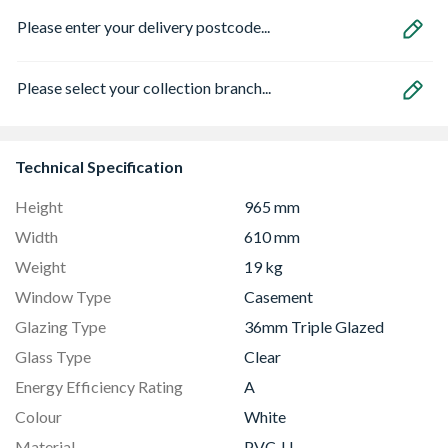
Please enter your delivery postcode...
Please select your collection branch...
Technical Specification
Height
965 mm
Width
610 mm
Weight
19 kg
Window Type
Casement
Glazing Type
36mm Triple Glazed
Glass Type
Clear
Energy Efficiency Rating
A
Colour
White
Material
PVC-U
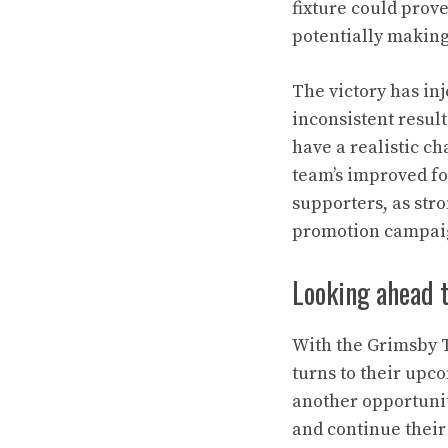
fixture could prov
potentially making
The victory has in
inconsistent resul
have a realistic ch
team’s improved fo
supporters, as st
promotion campai
Looking ahead t
With the Grimsby 
turns to their upco
another opportunit
and continue their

------------------------------------------------

_Assigned task_: The reply should hold only the lines running from the top of the records to the line containing "With the Grimsby", both included, copied exactly with no pictures.

_Output of the exercise_:
Please enter your delivery postcode...
Please select your collection branch...
Technical Specification
Height
965 mm
Width
610 mm
Weight
19 kg
Window Type
Casement
Glazing Type
36mm Triple Glazed
Glass Type
Clear
Energy Efficiency Rating
A
Colour
White
Material
PVC-U
fixture could prov
potentially making
The victory has in
inconsistent resul
have a realistic ch
team’s improved fo
supporters, as st
promotion campai
Looking ahead t
With the Grimsby 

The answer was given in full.